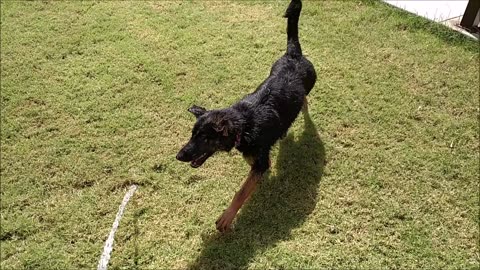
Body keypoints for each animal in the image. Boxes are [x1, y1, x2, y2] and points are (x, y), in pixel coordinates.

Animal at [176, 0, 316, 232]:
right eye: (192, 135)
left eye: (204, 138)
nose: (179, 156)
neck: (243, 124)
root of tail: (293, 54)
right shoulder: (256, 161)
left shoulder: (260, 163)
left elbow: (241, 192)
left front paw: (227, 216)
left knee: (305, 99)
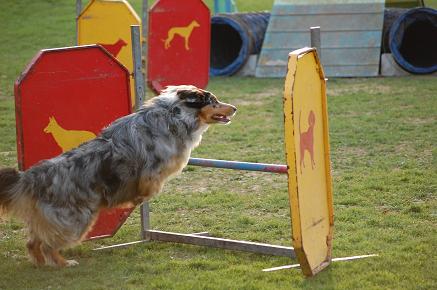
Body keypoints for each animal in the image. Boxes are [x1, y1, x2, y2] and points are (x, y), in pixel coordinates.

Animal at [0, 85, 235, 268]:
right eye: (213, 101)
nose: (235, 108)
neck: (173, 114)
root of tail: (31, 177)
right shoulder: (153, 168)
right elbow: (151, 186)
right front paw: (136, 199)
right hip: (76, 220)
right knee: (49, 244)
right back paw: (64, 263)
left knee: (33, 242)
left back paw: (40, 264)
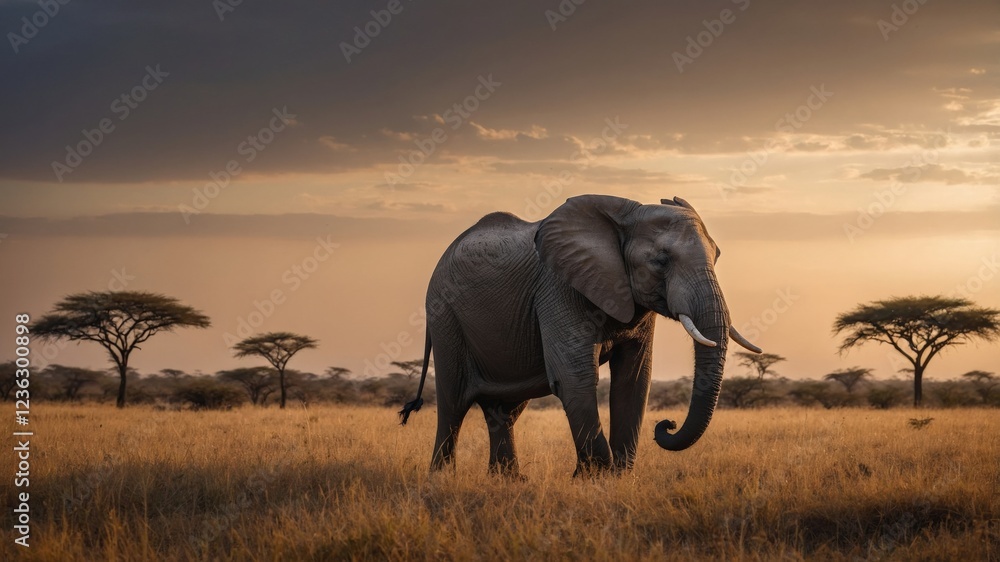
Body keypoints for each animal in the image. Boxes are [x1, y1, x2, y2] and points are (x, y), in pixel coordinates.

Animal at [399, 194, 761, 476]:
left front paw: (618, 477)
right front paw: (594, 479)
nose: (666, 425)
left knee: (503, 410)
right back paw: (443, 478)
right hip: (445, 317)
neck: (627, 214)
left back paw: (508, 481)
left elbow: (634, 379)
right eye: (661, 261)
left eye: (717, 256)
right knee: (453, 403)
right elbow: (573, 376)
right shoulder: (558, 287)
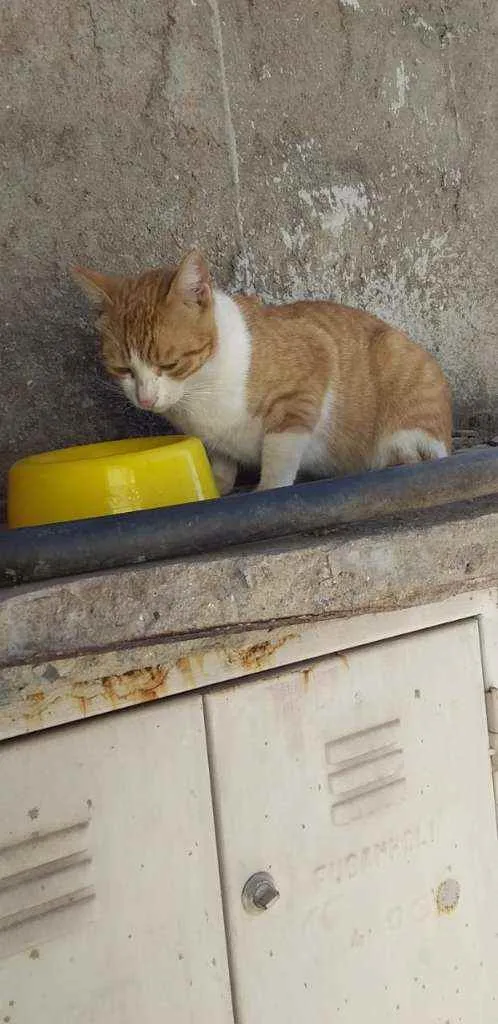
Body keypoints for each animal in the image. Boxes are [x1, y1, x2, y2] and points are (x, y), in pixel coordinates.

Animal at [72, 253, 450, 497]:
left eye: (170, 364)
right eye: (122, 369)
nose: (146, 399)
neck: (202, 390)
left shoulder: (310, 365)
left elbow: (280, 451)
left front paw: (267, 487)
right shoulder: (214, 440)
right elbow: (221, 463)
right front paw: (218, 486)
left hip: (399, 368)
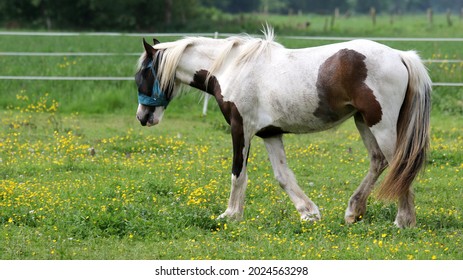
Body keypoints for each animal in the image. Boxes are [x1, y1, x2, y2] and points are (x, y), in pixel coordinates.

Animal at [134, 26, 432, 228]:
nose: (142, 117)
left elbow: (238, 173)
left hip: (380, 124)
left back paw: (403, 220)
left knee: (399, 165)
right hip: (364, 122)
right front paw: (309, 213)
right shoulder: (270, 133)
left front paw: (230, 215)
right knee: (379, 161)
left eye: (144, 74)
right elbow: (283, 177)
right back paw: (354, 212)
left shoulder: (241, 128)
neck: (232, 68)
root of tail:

▸ **What is expected**
Repeat, exactly as they stand above, the lines from the line with "nose: (235, 108)" to the line with "left back paw: (40, 264)", both lines included.

▸ **Solution to this problem**
nose: (235, 108)
neck: (173, 114)
root of tail: (31, 177)
right shoulder: (153, 168)
right elbow: (151, 186)
right front paw: (136, 199)
right hip: (76, 220)
right knee: (49, 244)
right back paw: (64, 263)
left knee: (33, 242)
left back paw: (40, 264)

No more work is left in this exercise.